Maybe first let them use fully open sourced computer so they know what is going on. Being on smart phone is like being a 2nd class citizen of computer. Let them use self-hosted app before using apps on smart phone alternatives. So they know what they are getting them selves into on the smart phone. Beside the with EFM harzard of these smart devices, it would be good to have kids focus more on real things when they are out about.
- adults also use these type of control on themselves (this very site has a setting for people who just don't want to stop by themselves)
- adults use these on other adults as well, and not just for security purposes
- falling back to a binary all or nothing seldom helps when it comes to education. I like your point on open source computers, but getting to learn a proper distance with a smartphone is also important and should be part of any kid's education IMHO, the same way they learn to cross the street or use electrical appliances.

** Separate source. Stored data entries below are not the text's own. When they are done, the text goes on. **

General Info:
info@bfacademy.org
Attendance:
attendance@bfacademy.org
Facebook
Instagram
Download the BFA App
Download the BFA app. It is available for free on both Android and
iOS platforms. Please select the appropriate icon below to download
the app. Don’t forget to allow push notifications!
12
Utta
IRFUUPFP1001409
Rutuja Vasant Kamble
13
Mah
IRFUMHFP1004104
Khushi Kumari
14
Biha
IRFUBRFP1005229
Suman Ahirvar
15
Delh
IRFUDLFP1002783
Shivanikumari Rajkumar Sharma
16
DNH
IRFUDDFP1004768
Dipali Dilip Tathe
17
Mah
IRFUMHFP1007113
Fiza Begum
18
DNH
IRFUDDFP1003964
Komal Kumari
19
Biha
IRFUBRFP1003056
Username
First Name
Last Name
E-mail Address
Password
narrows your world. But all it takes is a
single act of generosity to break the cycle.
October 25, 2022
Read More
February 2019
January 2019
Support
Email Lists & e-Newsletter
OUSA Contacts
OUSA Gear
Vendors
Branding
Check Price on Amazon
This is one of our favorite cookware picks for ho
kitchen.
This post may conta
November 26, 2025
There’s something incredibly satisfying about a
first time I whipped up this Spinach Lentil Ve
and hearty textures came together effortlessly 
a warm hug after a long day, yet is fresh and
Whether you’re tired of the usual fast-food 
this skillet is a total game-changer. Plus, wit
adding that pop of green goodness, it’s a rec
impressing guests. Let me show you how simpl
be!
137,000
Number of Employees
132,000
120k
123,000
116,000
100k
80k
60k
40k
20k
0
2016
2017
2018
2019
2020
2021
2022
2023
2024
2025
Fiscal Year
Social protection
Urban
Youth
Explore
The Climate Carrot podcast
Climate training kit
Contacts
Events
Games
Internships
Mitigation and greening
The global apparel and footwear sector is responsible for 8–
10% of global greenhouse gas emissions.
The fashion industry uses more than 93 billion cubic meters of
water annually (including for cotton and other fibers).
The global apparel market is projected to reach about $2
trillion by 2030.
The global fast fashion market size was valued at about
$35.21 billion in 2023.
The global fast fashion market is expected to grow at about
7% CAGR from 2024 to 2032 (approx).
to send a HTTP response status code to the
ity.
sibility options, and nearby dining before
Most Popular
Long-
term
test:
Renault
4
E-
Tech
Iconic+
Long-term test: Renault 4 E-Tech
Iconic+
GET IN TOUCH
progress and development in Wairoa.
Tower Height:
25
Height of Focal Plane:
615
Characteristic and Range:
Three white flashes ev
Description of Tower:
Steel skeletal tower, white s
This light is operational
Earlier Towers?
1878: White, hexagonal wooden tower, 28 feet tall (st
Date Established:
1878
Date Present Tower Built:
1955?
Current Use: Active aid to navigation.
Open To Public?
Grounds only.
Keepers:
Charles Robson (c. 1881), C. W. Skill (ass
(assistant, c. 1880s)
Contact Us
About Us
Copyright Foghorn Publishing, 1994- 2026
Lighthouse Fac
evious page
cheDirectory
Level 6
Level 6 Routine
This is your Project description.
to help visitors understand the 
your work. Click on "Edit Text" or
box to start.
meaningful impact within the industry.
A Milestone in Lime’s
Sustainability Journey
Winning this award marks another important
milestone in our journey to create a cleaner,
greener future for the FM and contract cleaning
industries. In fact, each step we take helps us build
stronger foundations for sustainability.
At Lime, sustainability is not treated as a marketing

We don't tell them it's too complicated and put them in a cage until they're 18.
This is of course more expensive, since you have to buy a large storage drive, a disc reader and discs. But you have more control and rights with physical media than streaming; in practice no one can take your bits away.
If you are less scrupulous there are of course, other sources.
I lost my mother when I was very young, and I remember being in middle school and being told by a well-meaning teacher that institutions should be more considerate of people like me and stop observing mother's day because it's triggering or something, or brings back memories. This stuck with me because while I appreciated that they were trying to be considerate, it was a ridiculous, ill-conceived suggestion. I never forgot that I lost my mother, and pretending that everyone else also didn't have mothers wasn't helpful. It was actually harmful.
Netflix is often something that people share with family in social settings. Even people who don't have children, who lost children, or who hate children like this weird guy, have family situations that sometimes involve children and they want to pull up a children profile. Maybe there should be a setting this guy can set to hide this because it's so triggering to his anger, but what a lame thing to whine about.
If anything, I tend to witness more and more "anti-child" behaviours: hotels without children, restaurants without children, weddings without children. I don't have children and feel rather uncomfortable around them, but this trend just makes me sad.
Do you have zero pet peeves? Never annoyed by anything short of the lack of world peace? Never written a comment suggesting something is annoying? Or is this just typical internet snark, desperately trying to pass for clever insight?
The dude wrote a short blog post about something that annoys him and it’s fucking weird when people like you try to make that something bigger than it is.
Speaking of sad.
Maybe you're own mental health would improve (since this is repeatedly referenced as the reason for viewing nonsense media), along with that of your imaginary children?